(Records contained in a dataset)

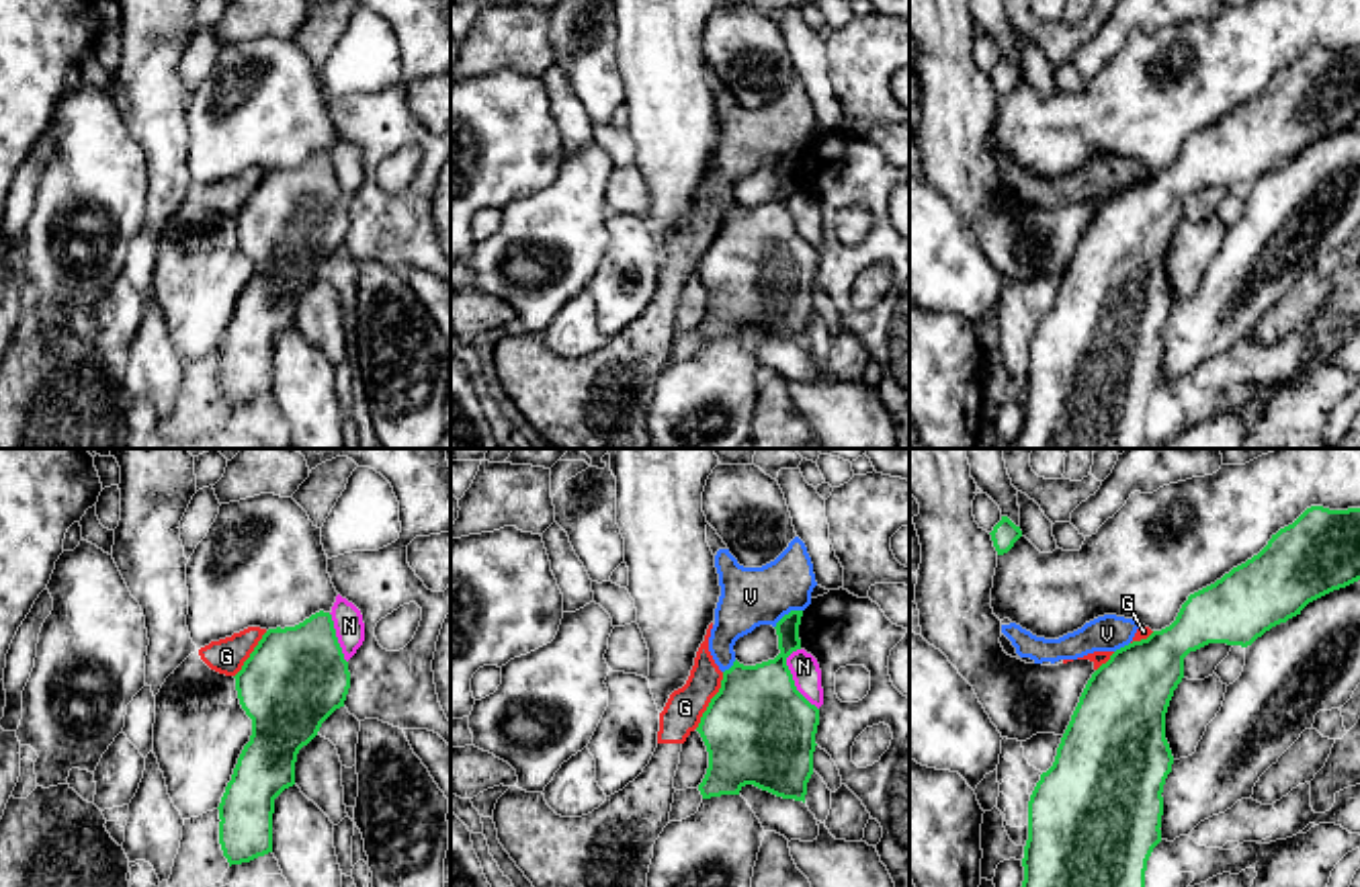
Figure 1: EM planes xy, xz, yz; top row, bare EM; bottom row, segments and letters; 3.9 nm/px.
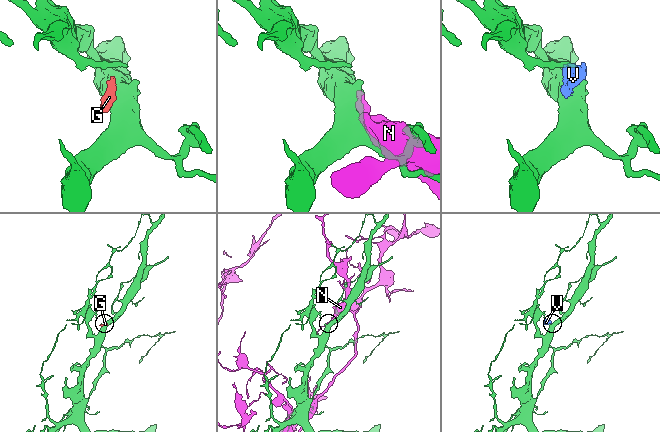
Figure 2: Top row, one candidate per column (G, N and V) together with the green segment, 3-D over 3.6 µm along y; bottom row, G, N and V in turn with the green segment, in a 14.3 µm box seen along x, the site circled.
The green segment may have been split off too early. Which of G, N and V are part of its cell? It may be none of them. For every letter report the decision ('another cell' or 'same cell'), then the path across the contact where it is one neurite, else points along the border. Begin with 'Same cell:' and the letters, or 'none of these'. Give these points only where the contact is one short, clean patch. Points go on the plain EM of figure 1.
Same cell: none of these
G: another cell; border along xz (724, 214), (719, 232), (695, 269)
N: another cell
V: another cell

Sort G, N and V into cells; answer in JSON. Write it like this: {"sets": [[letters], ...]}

→ **ASSIGNED TASK**
Please determine how many lines of the records above include the word "bottom", replying with a number alone.

→ **RESULT**
2